By Elizabeth Beardsley, Senior Coverage Counsel, U.S. Inexperienced Constructing Council

The Inflation Discount Act consists of dozens of packages to fund local weather mitigation and adaptation actions in buildings, constructing supplies, cities, and states. USGBC continues to replace its slide deck highlighting the packages associated to inexperienced buildings and communities as extra info turns into accessible. Plus, some packages from the bipartisan Infrastructure Funding and Jobs Act (IIJA) are starting to roll out, corresponding to vitality enchancment funding for varsity services.

Proper now, the IRA focus is on stakeholder enter. Federal companies are issuing requests for info (RFIs), posing questions to collect concepts as they work to develop steerage and implement their packages.

  • Hearken to the writer on the December 2021 episode of HPAC Engineering’s On The Air podcast.

USGBC has submitted feedback on a number of RFIs up to now week. We offered feedback to the Division of Vitality (DOE) on the IIJA’s Grid Resilience and Innovation Partnerships program, which has $10.5 billion to enhance grids. USGBC referred to as for DOE to make use of a few of these funds to advance grid-interactive environment friendly buildings (GEBs). Such buildings can ship great advantages to the grid, serving to to maneuver from analysis and demonstration to precise deployment at scale that may assist the U.S. lead the world in creating and implementing applied sciences.

To that finish, we urged DOE to allocate substantial parts of a number of packages—Good Grid Grants, Grid Resilience Grants and the Grid Innovation Program—to GEB actions, ideally for tasks that deploy a numerous set of applied sciences for assembly grid flexibility objectives, quite than ones that merely set up sensible meters. To make sure funded tasks obtain outcomes, we advisable DOE take into account use of related third-party certifications in all three packages, which might embrace PEER and LEED. We additionally advisable that utilities not be the only real funding recipients in these packages.

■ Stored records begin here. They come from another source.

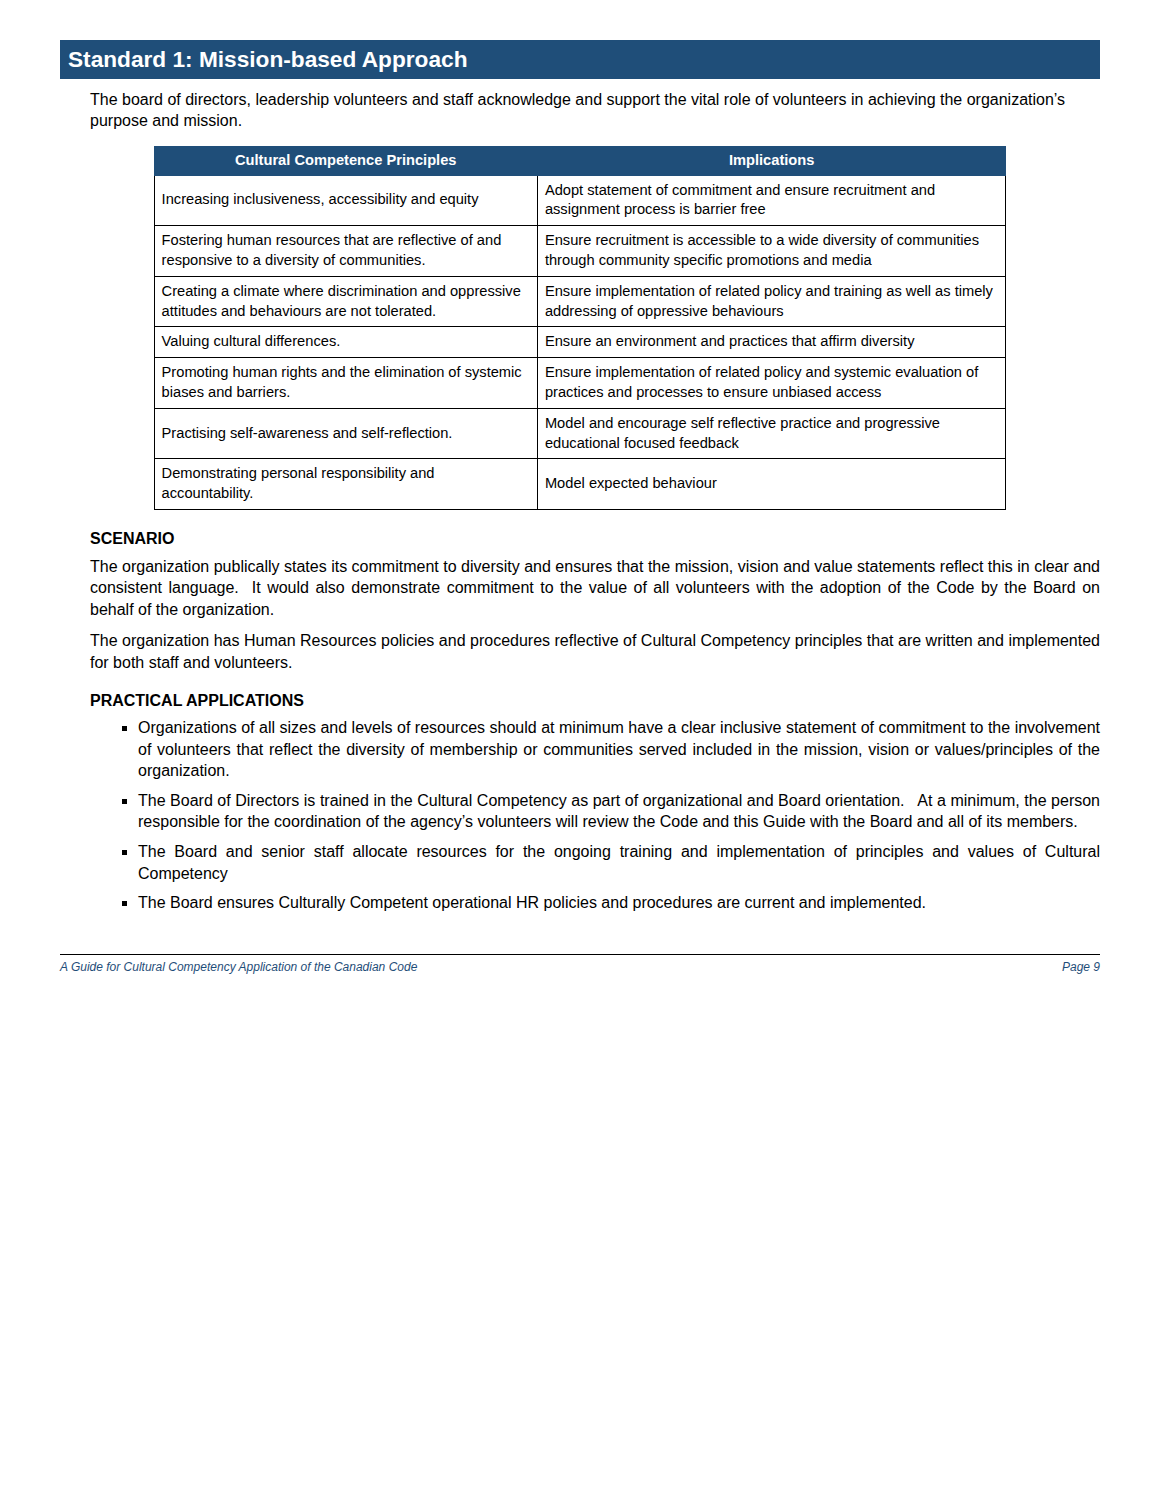Standard 1: Mission-based Approach
The board of directors, leadership volunteers and staff acknowledge and support the vital role of volunteers in achieving the organization’s purpose and mission.
| Cultural Competence Principles | Implications |
| --- | --- |
| Increasing inclusiveness, accessibility and equity | Adopt statement of commitment and ensure recruitment and assignment process is barrier free |
| Fostering human resources that are reflective of and responsive to a diversity of communities. | Ensure recruitment is accessible to a wide diversity of communities through community specific promotions and media |
| Creating a climate where discrimination and oppressive attitudes and behaviours are not tolerated. | Ensure implementation of related policy and training as well as timely addressing of oppressive behaviours |
| Valuing cultural differences. | Ensure an environment and practices that affirm diversity |
| Promoting human rights and the elimination of systemic biases and barriers. | Ensure implementation of related policy and systemic evaluation of practices and processes to ensure unbiased access |
| Practising self-awareness and self-reflection. | Model and encourage self reflective practice and progressive educational focused feedback |
| Demonstrating personal responsibility and accountability. | Model expected behaviour |
SCENARIO
The organization publically states its commitment to diversity and ensures that the mission, vision and value statements reflect this in clear and consistent language. It would also demonstrate commitment to the value of all volunteers with the adoption of the Code by the Board on behalf of the organization.
The organization has Human Resources policies and procedures reflective of Cultural Competency principles that are written and implemented for both staff and volunteers.
PRACTICAL APPLICATIONS
Organizations of all sizes and levels of resources should at minimum have a clear inclusive statement of commitment to the involvement of volunteers that reflect the diversity of membership or communities served included in the mission, vision or values/principles of the organization.
The Board of Directors is trained in the Cultural Competency as part of organizational and Board orientation. At a minimum, the person responsible for the coordination of the agency’s volunteers will review the Code and this Guide with the Board and all of its members.
The Board and senior staff allocate resources for the ongoing training and implementation of principles and values of Cultural Competency
The Board ensures Culturally Competent operational HR policies and procedures are current and implemented.
A Guide for Cultural Competency Application of the Canadian Code Page 9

USGBC additionally submitted a response to the U.S. Housing and City Growth (HUD) RFI for the Inexperienced and Resilient Retrofit Program. This program will deploy $837.5 million by grants and loans to multifamily inexpensive housing retrofits, with targets of enhancing vitality and water effectivity, indoor air high quality, sustainability, constructing electrification, low-carbon supplies, and on-site low-carbon vitality technology and storage. View feedback on the RFI.

We advisable that HUD:

  • Emphasize vitality and water effectivity because the core start line for all retrofits;
  • Collaborate with stakeholders to implement this system successfully, in addition to help outreach and equitable distribution of funds;
  • Apply HUD’s expertise in different packages and embrace leveraged personal sector finance, in addition to optimizing use of different incentives and funding for deep retrofits;
  • Undertake constructing science greatest practices and life cycle cost-benefit evaluation, accounting for nonfinancial advantages;
  • Be certain that sufficient and applicable information are collected to show the worth of this system.

Subsequent on USGBC’s agenda will probably be feedback to the U.S. Treasury and IRS on IRA tax credit, together with 179D (business constructing vitality effectivity tax deduction), 45L (new energy-efficient and 0 vitality houses), and renewable vitality and storage credit, in addition to feedback for the Normal Providers Administration on a number of federal constructing and procurement packages.

Between now and December, responses will probably be due on RFIs related to USGBC members, together with a number of pertaining to those IRA packages:

  • GSA: Federal Purchase Clear Request for Info: Development Supplies with Considerably Decrease Embodied Carbon, due Nov. 3;
  • Treasury and IRS: Request for Feedback on Prevailing Wage, Apprenticeship, Home Content material, and Vitality Communities Necessities, due Nov. 4;
  • Treasury and IRS: Request for Feedback on Incentive Provisions for Enhancing the Vitality Effectivity of Residential and Business Buildings, due Nov. 4;
  • Treasury and IRS: Request for Feedback on Vitality Safety Tax Credit for Manufacturing Beneath Sections 48C and 45X, due Nov. 4;
  • Treasury and IRS: Request for Feedback on Elective Cost of Relevant Credit and Switch of Sure Credit, due Nov. 4;
  • DOE: Vitality Enhancements in Rural or Distant Areas (ERA) Program, due Nov. 28;
  • EPA: Request for Info: Greenhouse Fuel Discount Fund, due Dec. 5;
  • EPA: Request for Info: Higher Indoor Air High quality Administration To Assist Cut back COVID-19 and Different Illness Transmission in Buildings: Technical Help Wants and Priorities To Enhance Public Well being, due Dec. 5;
  • Treasury: SBA, Commerce, DOT, HUD, and USDA, Discover and Request for Info-Alternatives and Challenges in Federal Group Funding Applications, due Dec. 5;
  • GSA and DOE: Applied sciences for Web Zero Carbon Buildings, due Dec. 9.

Please contact the Advocacy and Coverage group with any questions.